I was quite happy plodding along in private practice in New Jersey in my beautiful Tiffany blue office. My workload included giving relaxing Swedish massages to the stressed out, deep tissue to the injured, pre-natal to the expecting, and hot stone and aromatherapy to the pampered. Quite content with my repertoire, I wasn’t looking to add another modality; oncology massage wasn’t even on my radar. Until I received a phone call from Mike, one of my long-time clients.
Distraught, Mike gave me the news that his wife, Janine, had been diagnosed with breast cancer. He wanted to book her a spa day to take her mind off her scheduled mastectomy. I knew very little about massaging people with cancer, so I hesitated, asking him to give me some time to research to see if it was safe. He agreed.
After learning all I could on the internet, I searched for a class on oncology massage certification, but as the holiday season was drawing near, the only one I could find happened to be in Alaska.

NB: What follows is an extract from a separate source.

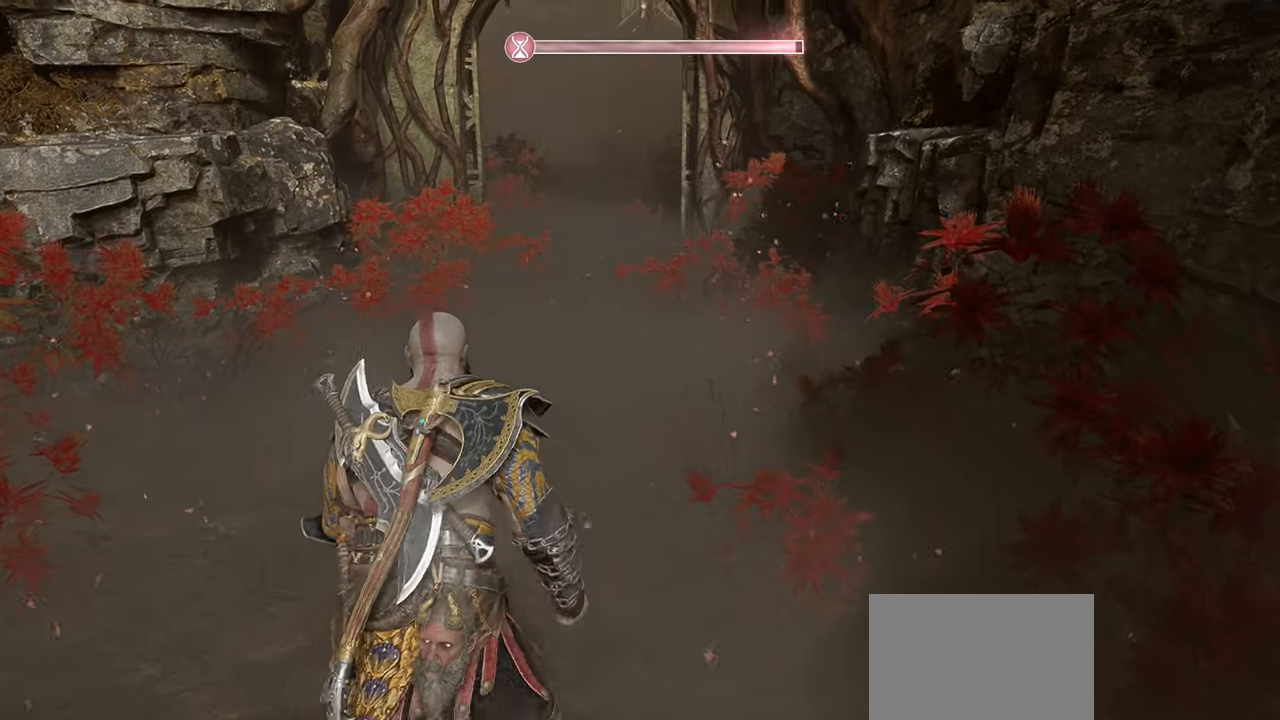
{"buttons": [], "left_stick": "up", "right_stick": "center", "events": [[67, "L3", "up"]]}
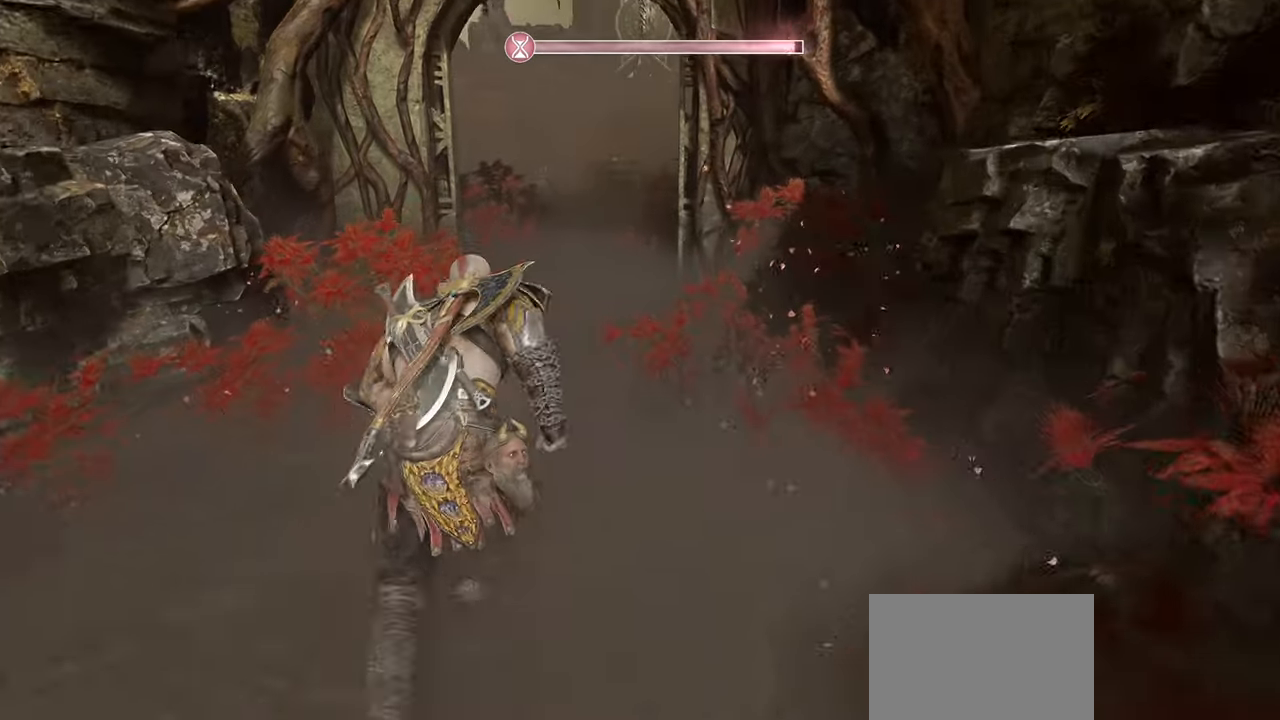
{"buttons": [], "left_stick": "up", "right_stick": "center", "events": [[217, "right_stick", "left"], [333, "right_stick", "center"]]}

Not willing to let a few thousand miles and sub-zero temperatures deter my quest for education, I signed up for a class and purchased my flight. I became fascinated by this field of study so, after Alaska, still hungry for more information, I ventured up to Boston to take another class.
Now, suitably armed with new material, I felt more confident to help Mike and Janine. More clients came and I knew I had made the right choice in becoming an oncology massage therapist; it gave me a deeper sense of purpose and reignited my passion for my work. How could massage be more meaningful than this?